The Real Deal New York

421a land mines: Attorneys sound off on program’s uncertainties

Lawyers are wary of lack of preliminary certificate of eligibility
By Kathryn Brenzel | April 27, 2017 01:45PM

Jay Seiden and Alvin Schein

Real estate attorney Jay Seiden is pretty sure the city is going to muck up 421a for developers.

“Nothing is ever simple,” he said during a panel on Thursday. “The future will be as confused as the last.”

For one, the new 421a doesn’t employ a preliminary certificate of eligibility. Instead, developers apply for the tax exemption after the project is completed. Seiden said this means dealing with increases in assessed values during the three or more years of construction and then being “at the mercy” of the city’s Department of Housing Preservation and Development to provide benefits retroactively. He said HPD likely won’t issue opinion letters — showing the likelihood of receiving the tax break — prior to providing a permanent certificate of eligibility. This could make it more difficult for developers to secure financing for 421a projects.

“I think that’s a critical issue because banks want certainty,” he said. “It may very well that you take three years to complete the project, and then HPD will take another three years [to decide].”

A spokesperson for HPD later confirmed that the agency doesn’t plan to issue opinion letters.

“That said, we are committed to working with developers to ensure the process runs as smoothly as possible,” he said.

In the basement of the Real Estate Board of New York’s Office On Lexington Avenue, Seiden & Schein held a forum on the new program — officially called Affordable New York, a moniker that both Seiden and his partner, Alvin Schein, intentionally ignored — to highlight some of the questions left unanswered by the Legislature. Earlier this month, Gov. Cuomo signed the program into law as part of the state’s $163 billion budget.

Another issue cited by the panel was whether or not HPD will require developers to provide proof of construction wages for the 300-plus-unit projects that require minimum average wages at the time they apply for the tax break. For projects south of 96th Street in Manhattan, the average is at least $60 an hour. For projects on the Brooklyn or Queens waterfronts, that average is $45.

As the legislation is written, developers need to provide a project-wide payroll report of general contractors and subcontractors within one year of completing their project. If they fail to comply, they are subject to various penalties. The law makes it seem that failure to comply won’t be grounds for denying the exemption altogether. But Seiden said the city is likely to introduce requirements that will make the process more difficult. The HPD spokesperson said the new law “expressly prohibits” the agency from basing approval or termination of the tax break on whether the wages were properly paid.
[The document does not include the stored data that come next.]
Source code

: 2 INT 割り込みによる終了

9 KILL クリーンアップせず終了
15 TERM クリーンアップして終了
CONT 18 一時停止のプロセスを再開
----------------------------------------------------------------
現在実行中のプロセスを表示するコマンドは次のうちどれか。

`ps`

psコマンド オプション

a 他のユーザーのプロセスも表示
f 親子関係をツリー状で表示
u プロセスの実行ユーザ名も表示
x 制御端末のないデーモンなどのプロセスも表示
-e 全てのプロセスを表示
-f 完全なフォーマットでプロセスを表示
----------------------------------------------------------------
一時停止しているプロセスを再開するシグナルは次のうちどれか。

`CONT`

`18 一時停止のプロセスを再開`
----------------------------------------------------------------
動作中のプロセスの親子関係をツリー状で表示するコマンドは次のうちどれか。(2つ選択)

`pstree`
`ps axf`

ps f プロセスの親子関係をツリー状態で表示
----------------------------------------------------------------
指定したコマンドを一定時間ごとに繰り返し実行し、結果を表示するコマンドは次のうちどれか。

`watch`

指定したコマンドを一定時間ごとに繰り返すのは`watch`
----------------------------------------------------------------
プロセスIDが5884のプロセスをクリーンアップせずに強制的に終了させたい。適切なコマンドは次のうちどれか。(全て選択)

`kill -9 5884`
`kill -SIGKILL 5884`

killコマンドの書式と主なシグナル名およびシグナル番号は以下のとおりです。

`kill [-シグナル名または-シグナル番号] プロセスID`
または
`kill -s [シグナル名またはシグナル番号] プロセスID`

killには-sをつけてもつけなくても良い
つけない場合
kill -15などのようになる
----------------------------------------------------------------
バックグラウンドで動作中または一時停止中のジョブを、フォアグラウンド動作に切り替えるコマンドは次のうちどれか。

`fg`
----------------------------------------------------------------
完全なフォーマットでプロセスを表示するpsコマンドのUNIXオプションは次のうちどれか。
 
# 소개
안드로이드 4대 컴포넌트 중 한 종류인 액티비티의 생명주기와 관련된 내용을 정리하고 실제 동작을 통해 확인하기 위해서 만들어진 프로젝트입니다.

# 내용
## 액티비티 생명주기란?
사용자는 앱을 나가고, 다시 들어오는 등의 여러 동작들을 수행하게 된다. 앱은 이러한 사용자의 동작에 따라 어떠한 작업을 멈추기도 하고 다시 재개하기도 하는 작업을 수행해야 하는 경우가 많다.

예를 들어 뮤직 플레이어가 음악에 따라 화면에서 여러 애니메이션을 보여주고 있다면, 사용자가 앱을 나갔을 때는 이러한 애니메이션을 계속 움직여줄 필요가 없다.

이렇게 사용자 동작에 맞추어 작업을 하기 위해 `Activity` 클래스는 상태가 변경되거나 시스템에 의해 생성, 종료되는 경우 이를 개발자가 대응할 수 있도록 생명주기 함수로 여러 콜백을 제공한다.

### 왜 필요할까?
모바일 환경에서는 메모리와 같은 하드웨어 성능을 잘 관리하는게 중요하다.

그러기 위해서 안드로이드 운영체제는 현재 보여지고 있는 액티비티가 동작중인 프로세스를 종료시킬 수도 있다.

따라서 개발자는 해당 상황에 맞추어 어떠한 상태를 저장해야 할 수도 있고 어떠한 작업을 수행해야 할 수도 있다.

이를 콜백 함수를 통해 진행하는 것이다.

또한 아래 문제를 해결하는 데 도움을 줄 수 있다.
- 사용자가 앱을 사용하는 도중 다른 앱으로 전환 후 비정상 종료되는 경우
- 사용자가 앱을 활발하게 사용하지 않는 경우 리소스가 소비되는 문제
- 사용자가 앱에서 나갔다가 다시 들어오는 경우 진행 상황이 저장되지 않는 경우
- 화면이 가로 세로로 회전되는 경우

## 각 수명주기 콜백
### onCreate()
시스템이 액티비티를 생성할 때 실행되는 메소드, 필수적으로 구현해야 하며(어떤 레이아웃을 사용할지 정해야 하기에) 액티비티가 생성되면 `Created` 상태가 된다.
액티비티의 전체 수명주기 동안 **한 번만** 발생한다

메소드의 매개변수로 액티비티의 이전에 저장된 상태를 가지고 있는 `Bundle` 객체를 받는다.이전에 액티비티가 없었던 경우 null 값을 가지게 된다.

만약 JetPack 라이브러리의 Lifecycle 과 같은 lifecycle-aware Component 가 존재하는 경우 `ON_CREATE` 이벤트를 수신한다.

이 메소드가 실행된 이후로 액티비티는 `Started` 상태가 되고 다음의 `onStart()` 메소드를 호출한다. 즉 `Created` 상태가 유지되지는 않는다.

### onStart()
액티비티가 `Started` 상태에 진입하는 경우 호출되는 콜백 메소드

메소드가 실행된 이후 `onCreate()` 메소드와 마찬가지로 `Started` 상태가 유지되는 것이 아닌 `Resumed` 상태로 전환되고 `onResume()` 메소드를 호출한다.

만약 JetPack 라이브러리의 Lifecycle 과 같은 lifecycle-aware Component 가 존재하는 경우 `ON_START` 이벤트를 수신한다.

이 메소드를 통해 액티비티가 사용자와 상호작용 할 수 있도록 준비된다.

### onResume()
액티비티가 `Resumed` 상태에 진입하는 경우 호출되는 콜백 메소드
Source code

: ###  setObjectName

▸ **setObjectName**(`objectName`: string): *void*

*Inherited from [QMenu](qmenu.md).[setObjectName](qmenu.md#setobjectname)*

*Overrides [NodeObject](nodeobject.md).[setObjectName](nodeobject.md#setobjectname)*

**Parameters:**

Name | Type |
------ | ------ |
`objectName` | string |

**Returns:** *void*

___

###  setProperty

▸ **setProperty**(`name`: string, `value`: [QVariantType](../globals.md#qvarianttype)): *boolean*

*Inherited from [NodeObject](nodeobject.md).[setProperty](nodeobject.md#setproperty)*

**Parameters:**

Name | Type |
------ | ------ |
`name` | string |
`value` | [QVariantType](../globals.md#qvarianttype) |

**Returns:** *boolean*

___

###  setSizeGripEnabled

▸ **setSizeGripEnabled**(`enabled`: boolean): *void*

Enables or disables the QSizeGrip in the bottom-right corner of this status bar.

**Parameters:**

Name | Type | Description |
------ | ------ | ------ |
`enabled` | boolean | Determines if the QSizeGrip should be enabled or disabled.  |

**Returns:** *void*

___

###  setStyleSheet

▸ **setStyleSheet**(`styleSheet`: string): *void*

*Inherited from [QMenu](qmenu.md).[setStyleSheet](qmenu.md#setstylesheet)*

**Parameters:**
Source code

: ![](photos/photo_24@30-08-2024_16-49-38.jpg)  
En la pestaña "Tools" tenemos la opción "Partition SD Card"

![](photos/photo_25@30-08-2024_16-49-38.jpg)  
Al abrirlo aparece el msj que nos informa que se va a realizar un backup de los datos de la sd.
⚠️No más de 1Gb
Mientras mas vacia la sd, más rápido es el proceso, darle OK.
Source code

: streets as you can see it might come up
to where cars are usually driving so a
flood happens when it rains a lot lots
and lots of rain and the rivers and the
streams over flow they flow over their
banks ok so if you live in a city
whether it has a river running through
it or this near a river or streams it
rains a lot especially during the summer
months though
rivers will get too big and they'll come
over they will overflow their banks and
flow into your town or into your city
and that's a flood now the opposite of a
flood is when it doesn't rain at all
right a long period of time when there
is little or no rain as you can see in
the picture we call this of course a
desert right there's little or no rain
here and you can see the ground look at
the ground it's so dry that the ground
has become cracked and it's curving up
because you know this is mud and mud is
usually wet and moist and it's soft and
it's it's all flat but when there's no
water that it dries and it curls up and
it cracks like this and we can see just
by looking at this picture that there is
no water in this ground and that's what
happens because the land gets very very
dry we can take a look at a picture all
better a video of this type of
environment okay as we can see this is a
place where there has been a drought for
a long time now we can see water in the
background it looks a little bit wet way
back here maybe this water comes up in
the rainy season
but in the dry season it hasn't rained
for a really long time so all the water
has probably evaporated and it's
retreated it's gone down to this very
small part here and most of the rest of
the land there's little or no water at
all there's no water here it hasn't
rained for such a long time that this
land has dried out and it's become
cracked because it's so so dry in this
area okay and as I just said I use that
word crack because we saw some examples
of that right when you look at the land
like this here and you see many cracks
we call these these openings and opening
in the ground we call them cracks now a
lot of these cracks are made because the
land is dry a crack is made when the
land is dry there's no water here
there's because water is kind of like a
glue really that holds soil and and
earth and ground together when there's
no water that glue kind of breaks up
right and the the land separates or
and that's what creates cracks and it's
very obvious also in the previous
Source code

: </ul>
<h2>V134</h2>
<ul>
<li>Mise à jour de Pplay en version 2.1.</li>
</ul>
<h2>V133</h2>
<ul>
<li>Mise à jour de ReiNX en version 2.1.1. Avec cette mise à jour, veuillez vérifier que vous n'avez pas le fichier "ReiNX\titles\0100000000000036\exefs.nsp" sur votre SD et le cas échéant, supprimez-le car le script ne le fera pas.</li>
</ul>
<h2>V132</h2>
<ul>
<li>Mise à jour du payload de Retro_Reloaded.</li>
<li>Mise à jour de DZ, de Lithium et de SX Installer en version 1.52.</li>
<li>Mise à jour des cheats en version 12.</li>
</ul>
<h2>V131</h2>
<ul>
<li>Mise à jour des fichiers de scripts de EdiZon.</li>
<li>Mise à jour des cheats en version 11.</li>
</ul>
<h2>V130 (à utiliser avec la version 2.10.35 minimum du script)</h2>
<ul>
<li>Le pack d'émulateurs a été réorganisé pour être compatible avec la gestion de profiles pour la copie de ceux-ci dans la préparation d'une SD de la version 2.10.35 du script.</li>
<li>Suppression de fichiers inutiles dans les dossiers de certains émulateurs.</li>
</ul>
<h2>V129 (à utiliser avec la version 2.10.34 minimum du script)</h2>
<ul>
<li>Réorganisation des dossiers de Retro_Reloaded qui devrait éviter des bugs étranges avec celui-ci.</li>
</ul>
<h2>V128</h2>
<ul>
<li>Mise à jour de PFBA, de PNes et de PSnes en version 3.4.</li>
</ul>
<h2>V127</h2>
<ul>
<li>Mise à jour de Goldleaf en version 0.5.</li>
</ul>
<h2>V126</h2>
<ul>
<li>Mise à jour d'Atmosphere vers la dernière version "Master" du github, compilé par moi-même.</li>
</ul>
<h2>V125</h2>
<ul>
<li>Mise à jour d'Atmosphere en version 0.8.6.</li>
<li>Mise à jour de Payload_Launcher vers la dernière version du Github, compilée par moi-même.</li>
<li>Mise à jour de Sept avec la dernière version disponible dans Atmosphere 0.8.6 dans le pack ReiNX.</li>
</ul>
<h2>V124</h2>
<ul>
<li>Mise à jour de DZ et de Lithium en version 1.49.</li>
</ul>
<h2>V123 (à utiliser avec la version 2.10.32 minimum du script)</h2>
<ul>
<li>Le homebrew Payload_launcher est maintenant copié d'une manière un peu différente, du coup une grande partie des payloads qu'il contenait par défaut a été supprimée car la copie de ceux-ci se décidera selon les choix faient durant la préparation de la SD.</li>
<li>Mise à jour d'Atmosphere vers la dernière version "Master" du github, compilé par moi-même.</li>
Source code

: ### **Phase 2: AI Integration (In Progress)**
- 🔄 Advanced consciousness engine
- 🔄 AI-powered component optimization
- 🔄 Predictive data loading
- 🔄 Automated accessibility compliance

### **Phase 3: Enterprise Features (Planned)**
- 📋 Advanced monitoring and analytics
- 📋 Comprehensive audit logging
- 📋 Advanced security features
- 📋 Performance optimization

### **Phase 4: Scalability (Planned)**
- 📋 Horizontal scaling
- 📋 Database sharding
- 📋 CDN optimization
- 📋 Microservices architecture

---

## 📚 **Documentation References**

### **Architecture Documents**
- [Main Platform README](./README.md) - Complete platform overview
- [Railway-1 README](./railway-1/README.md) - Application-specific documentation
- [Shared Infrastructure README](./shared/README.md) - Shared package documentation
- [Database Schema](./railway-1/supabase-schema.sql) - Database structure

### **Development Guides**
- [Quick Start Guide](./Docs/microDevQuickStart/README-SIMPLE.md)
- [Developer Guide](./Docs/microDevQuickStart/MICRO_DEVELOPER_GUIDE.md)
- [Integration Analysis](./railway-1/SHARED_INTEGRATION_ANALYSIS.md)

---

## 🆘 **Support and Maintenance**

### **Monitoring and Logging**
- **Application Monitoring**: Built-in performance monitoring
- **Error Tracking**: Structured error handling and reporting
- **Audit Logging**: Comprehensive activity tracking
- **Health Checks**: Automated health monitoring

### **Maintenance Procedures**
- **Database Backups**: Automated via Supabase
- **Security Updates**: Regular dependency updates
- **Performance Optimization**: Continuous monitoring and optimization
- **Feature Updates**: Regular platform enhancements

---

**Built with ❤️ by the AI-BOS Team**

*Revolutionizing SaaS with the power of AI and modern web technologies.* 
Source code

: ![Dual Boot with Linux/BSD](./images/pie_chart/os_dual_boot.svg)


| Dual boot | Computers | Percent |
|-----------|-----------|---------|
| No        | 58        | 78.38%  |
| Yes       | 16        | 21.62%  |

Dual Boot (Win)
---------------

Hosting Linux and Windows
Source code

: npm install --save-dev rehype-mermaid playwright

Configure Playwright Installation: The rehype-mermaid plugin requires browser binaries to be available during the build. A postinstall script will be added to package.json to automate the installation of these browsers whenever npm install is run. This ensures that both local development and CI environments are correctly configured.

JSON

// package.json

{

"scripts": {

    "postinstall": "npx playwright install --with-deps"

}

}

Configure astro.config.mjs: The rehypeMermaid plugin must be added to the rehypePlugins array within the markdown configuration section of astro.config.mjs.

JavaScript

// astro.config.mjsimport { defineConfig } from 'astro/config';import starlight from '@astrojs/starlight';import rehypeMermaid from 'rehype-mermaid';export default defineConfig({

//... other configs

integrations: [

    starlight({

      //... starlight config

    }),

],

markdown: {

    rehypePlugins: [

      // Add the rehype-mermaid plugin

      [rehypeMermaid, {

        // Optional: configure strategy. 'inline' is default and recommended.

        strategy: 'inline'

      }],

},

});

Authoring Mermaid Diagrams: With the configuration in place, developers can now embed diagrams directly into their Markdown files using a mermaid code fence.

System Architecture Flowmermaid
These are just a few of the ambiguities built into the legislation, including how the city will assess new condominium projects that are eligible for the program and whether it will employ local law to rein in certain aspects of the exemption. HPD is expected to eventually provide clarity on some of these points.

By some estimates, Affordable New York is expected to cost the city $2.4 billion annually. Linda Manley, general counsel to New York State Homes and Community Renewal, noted that the program will leverage private funds to create much-needed affordable housing.

“We have to face the reality that really no amount the state could put forward is really ever going to be enough to satisfy the incredible affordable housing demand in New York state,” she said. She also noted that President Trump’s proposed budget could slash $6 billion from federal housing programs.

“To say that the president’s skinny budget puts us in a period of uncertainty is probably the greatest understatement I could make,” she added.